**GIVEN DATA**:
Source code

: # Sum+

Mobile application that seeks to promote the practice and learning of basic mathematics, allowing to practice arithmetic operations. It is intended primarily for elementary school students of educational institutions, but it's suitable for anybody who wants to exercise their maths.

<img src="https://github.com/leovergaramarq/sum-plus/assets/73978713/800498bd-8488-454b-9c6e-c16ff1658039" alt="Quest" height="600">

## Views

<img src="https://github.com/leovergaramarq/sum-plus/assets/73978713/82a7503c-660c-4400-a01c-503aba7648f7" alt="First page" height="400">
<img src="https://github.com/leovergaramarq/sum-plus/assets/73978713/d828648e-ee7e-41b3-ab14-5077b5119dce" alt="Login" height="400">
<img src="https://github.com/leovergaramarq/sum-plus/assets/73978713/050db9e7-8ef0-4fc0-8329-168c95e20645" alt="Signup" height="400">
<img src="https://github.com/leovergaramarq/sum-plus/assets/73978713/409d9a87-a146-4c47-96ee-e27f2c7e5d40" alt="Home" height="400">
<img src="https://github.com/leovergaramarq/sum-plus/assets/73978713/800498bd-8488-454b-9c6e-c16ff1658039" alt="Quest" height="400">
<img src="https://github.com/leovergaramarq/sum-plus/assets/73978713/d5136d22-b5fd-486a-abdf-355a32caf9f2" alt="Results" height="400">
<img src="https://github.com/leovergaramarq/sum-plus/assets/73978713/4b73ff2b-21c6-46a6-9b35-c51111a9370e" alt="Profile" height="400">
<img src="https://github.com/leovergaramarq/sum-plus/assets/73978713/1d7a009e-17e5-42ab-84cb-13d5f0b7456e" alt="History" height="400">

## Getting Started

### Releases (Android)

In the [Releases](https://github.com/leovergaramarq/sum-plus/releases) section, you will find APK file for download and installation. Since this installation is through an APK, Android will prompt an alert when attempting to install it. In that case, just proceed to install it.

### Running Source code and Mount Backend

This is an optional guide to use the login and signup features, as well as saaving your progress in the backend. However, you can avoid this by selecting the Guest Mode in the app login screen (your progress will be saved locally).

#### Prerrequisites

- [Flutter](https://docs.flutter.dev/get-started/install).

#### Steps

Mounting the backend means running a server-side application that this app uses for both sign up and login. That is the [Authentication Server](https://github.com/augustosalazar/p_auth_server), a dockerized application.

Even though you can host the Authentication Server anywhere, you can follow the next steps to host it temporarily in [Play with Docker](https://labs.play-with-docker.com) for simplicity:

**WHAT IS NEEDED**:
Copy each line of the entries in which the string "assets" is found.

**ANSWER SECTION**:
<img src="https://github.com/leovergaramarq/sum-plus/assets/73978713/800498bd-8488-454b-9c6e-c16ff1658039" alt="Quest" height="600">
<img src="https://github.com/leovergaramarq/sum-plus/assets/73978713/82a7503c-660c-4400-a01c-503aba7648f7" alt="First page" height="400">
<img src="https://github.com/leovergaramarq/sum-plus/assets/73978713/d828648e-ee7e-41b3-ab14-5077b5119dce" alt="Login" height="400">
<img src="https://github.com/leovergaramarq/sum-plus/assets/73978713/050db9e7-8ef0-4fc0-8329-168c95e20645" alt="Signup" height="400">
<img src="https://github.com/leovergaramarq/sum-plus/assets/73978713/409d9a87-a146-4c47-96ee-e27f2c7e5d40" alt="Home" height="400">
<img src="https://github.com/leovergaramarq/sum-plus/assets/73978713/800498bd-8488-454b-9c6e-c16ff1658039" alt="Quest" height="400">
<img src="https://github.com/leovergaramarq/sum-plus/assets/73978713/d5136d22-b5fd-486a-abdf-355a32caf9f2" alt="Results" height="400">
<img src="https://github.com/leovergaramarq/sum-plus/assets/73978713/4b73ff2b-21c6-46a6-9b35-c51111a9370e" alt="Profile" height="400">
<img src="https://github.com/leovergaramarq/sum-plus/assets/73978713/1d7a009e-17e5-42ab-84cb-13d5f0b7456e" alt="History" height="400">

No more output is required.